Bellingham man sentenced in homeless camp stabbing

Published: August 8, 2012 

BELLINGHAM - A Bellingham man was sentenced to a year and seven months in prison for a stabbing that left a homeless man with "a punctured lung, a lacerated spleen, a large artery near the stomach lacerated" and "excessive loss of blood."

Court documents say Collin Daniel Cofield, 20, went to a homeless camp just north of St. Joseph hospital to sell heroin the morning of June 30. He had used methamphetamine that day, and went into a tent where two men and a woman were staying.

According to his story, the two men lunged at him.

Cofield pulled the older man's coat over his head and started stabbing him with a fixed-blade knife. The 42-year-old man, who was unarmed, suffered a punctured lung and stab wounds to his spleen and an artery in his stomach.

The woman, whose story changed at least once during police interviews, asserted that Cofield was shouting, "Give me your (expletive) money!" as he stabbed the man. She tried to carry the victim outside, with help from the other man in the tent, but they weren't strong enough.

The man was taken by ambulance to St. Joseph. He survived, but because of his injuries he could not give a full account to police.

Officers found Cofield - a thin young man with a shaved head, blue jeans and black tennis shoes - 15 minutes later walking along the railroad tracks near Squalicum Parkway.
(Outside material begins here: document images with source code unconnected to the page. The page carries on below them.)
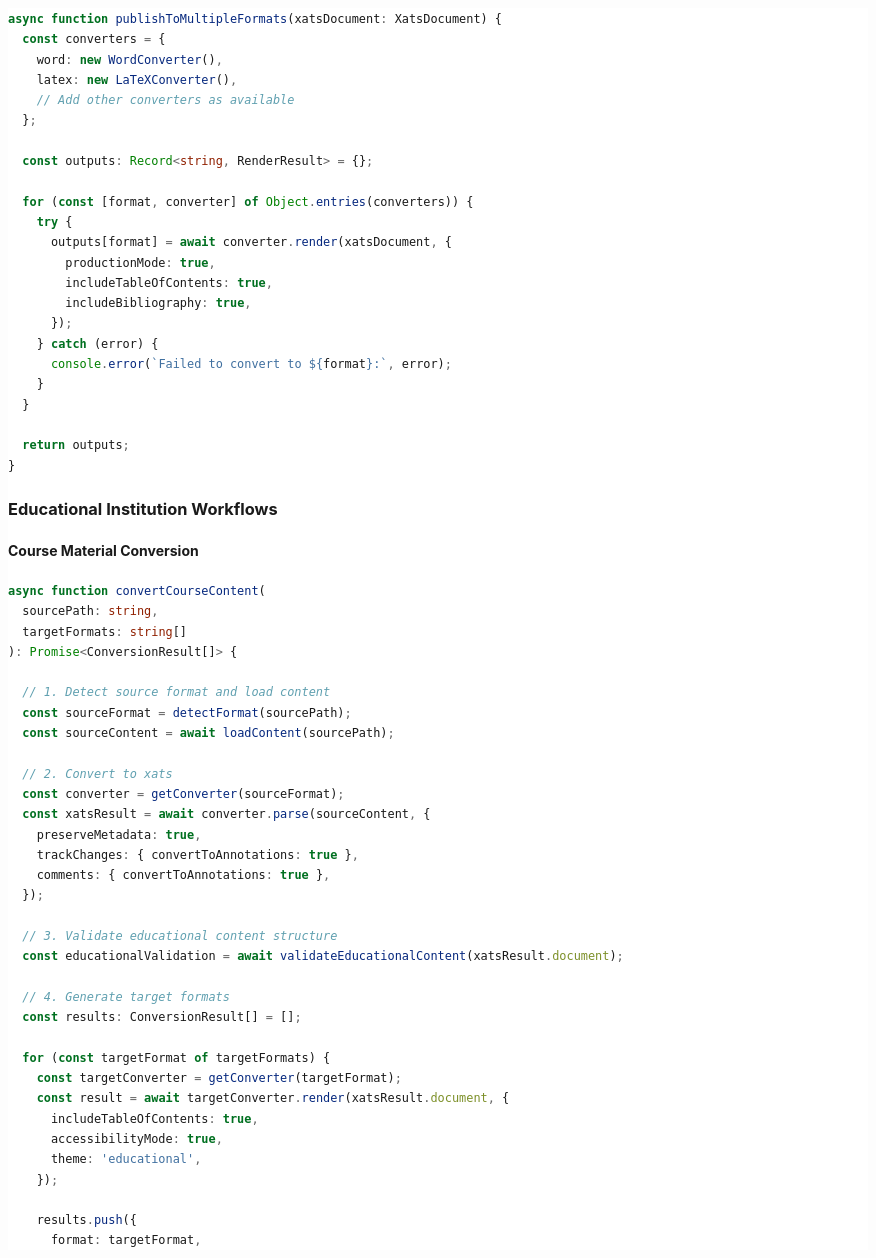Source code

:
 ```typescript
async function publishToMultipleFormats(xatsDocument: XatsDocument) {
  const converters = {
    word: new WordConverter(),
    latex: new LaTeXConverter(),
    // Add other converters as available
  };

  const outputs: Record<string, RenderResult> = {};

  for (const [format, converter] of Object.entries(converters)) {
    try {
      outputs[format] = await converter.render(xatsDocument, {
        productionMode: true,
        includeTableOfContents: true,
        includeBibliography: true,
      });
    } catch (error) {
      console.error(`Failed to convert to ${format}:`, error);
    }
  }

  return outputs;
}
```

### Educational Institution Workflows

#### Course Material Conversion

```typescript
async function convertCourseContent(
  sourcePath: string,
  targetFormats: string[]
): Promise<ConversionResult[]> {
  
  // 1. Detect source format and load content
  const sourceFormat = detectFormat(sourcePath);
  const sourceContent = await loadContent(sourcePath);
  
  // 2. Convert to xats
  const converter = getConverter(sourceFormat);
  const xatsResult = await converter.parse(sourceContent, {
    preserveMetadata: true,
    trackChanges: { convertToAnnotations: true },
    comments: { convertToAnnotations: true },
  });
  
  // 3. Validate educational content structure
  const educationalValidation = await validateEducationalContent(xatsResult.document);
  
  // 4. Generate target formats
  const results: ConversionResult[] = [];
  
  for (const targetFormat of targetFormats) {
    const targetConverter = getConverter(targetFormat);
    const result = await targetConverter.render(xatsResult.document, {
      includeTableOfContents: true,
      accessibilityMode: true,
      theme: 'educational',
    });
    
    results.push({
      format: targetFormat,
```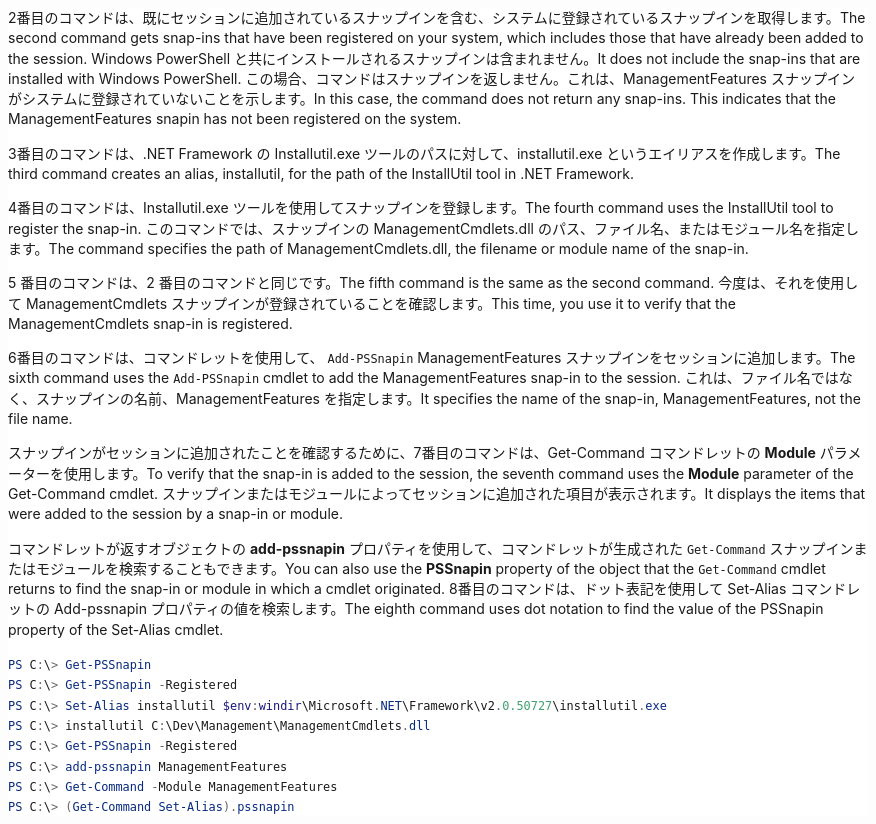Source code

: <span data-ttu-id="5d63c-127">2番目のコマンドは、既にセッションに追加されているスナップインを含む、システムに登録されているスナップインを取得します。</span><span class="sxs-lookup"><span data-stu-id="5d63c-127">The second command gets snap-ins that have been registered on your system, which includes those that have already been added to the session.</span></span> <span data-ttu-id="5d63c-128">Windows PowerShell と共にインストールされるスナップインは含まれません。</span><span class="sxs-lookup"><span data-stu-id="5d63c-128">It does not include the snap-ins that are installed with Windows PowerShell.</span></span> <span data-ttu-id="5d63c-129">この場合、コマンドはスナップインを返しません。これは、ManagementFeatures スナップインがシステムに登録されていないことを示します。</span><span class="sxs-lookup"><span data-stu-id="5d63c-129">In this case, the command does not return any snap-ins. This indicates that the ManagementFeatures snapin has not been registered on the system.</span></span>

<span data-ttu-id="5d63c-130">3番目のコマンドは、.NET Framework の Installutil.exe ツールのパスに対して、installutil.exe というエイリアスを作成します。</span><span class="sxs-lookup"><span data-stu-id="5d63c-130">The third command creates an alias, installutil, for the path of the InstallUtil tool in .NET Framework.</span></span>

<span data-ttu-id="5d63c-131">4番目のコマンドは、Installutil.exe ツールを使用してスナップインを登録します。</span><span class="sxs-lookup"><span data-stu-id="5d63c-131">The fourth command uses the InstallUtil tool to register the snap-in.</span></span> <span data-ttu-id="5d63c-132">このコマンドでは、スナップインの ManagementCmdlets.dll のパス、ファイル名、またはモジュール名を指定します。</span><span class="sxs-lookup"><span data-stu-id="5d63c-132">The command specifies the path of ManagementCmdlets.dll, the filename or module name of the snap-in.</span></span>

<span data-ttu-id="5d63c-133">5 番目のコマンドは、2 番目のコマンドと同じです。</span><span class="sxs-lookup"><span data-stu-id="5d63c-133">The fifth command is the same as the second command.</span></span> <span data-ttu-id="5d63c-134">今度は、それを使用して ManagementCmdlets スナップインが登録されていることを確認します。</span><span class="sxs-lookup"><span data-stu-id="5d63c-134">This time, you use it to verify that the ManagementCmdlets snap-in is registered.</span></span>

<span data-ttu-id="5d63c-135">6番目のコマンドは、コマンドレットを使用して、 `Add-PSSnapin` ManagementFeatures スナップインをセッションに追加します。</span><span class="sxs-lookup"><span data-stu-id="5d63c-135">The sixth command uses the `Add-PSSnapin` cmdlet to add the ManagementFeatures snap-in to the session.</span></span> <span data-ttu-id="5d63c-136">これは、ファイル名ではなく、スナップインの名前、ManagementFeatures を指定します。</span><span class="sxs-lookup"><span data-stu-id="5d63c-136">It specifies the name of the snap-in, ManagementFeatures, not the file name.</span></span>

<span data-ttu-id="5d63c-137">スナップインがセッションに追加されたことを確認するために、7番目のコマンドは、Get-Command コマンドレットの **Module** パラメーターを使用します。</span><span class="sxs-lookup"><span data-stu-id="5d63c-137">To verify that the snap-in is added to the session, the seventh command uses the **Module** parameter of the Get-Command cmdlet.</span></span> <span data-ttu-id="5d63c-138">スナップインまたはモジュールによってセッションに追加された項目が表示されます。</span><span class="sxs-lookup"><span data-stu-id="5d63c-138">It displays the items that were added to the session by a snap-in or module.</span></span>

<span data-ttu-id="5d63c-139">コマンドレットが返すオブジェクトの **add-pssnapin** プロパティを使用して、コマンドレットが生成された `Get-Command` スナップインまたはモジュールを検索することもできます。</span><span class="sxs-lookup"><span data-stu-id="5d63c-139">You can also use the **PSSnapin** property of the object that the `Get-Command` cmdlet returns to find the snap-in or module in which a cmdlet originated.</span></span> <span data-ttu-id="5d63c-140">8番目のコマンドは、ドット表記を使用して Set-Alias コマンドレットの Add-pssnapin プロパティの値を検索します。</span><span class="sxs-lookup"><span data-stu-id="5d63c-140">The eighth command uses dot notation to find the value of the PSSnapin property of the Set-Alias cmdlet.</span></span>

```powershell
PS C:\> Get-PSSnapin
PS C:\> Get-PSSnapin -Registered
PS C:\> Set-Alias installutil $env:windir\Microsoft.NET\Framework\v2.0.50727\installutil.exe
PS C:\> installutil C:\Dev\Management\ManagementCmdlets.dll
PS C:\> Get-PSSnapin -Registered
PS C:\> add-pssnapin ManagementFeatures
PS C:\> Get-Command -Module ManagementFeatures
PS C:\> (Get-Command Set-Alias).pssnapin
```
He admitted bringing heroin to the camp and admitted to stabbing the man, but claimed he was attacked first.

Police tried to interview the other man in the tent, but "it was clear that he was developmentally delayed," wrote Deputy Prosecuting Attorney Elizabeth Gallery.

Cofield was sentenced in July after pleading guilty to second-degree assault and possession of heroin. A plea deal dropped the original charge from first-degree assault, added the drug charge and allowed the sentences to be served concurrently. The heroin charge, alone, carried a sentence of one year and six months.

The court listed Cofield's address as "transient." The defendant waived his right to attend any restitution hearings, where a judge will decide if he has to cover the victim's hospital bill.

His criminal history includes felony harassment, residential burglary, second-degree assault and a handful of misdemeanors. Some of those crimes were committed when he was younger than 18.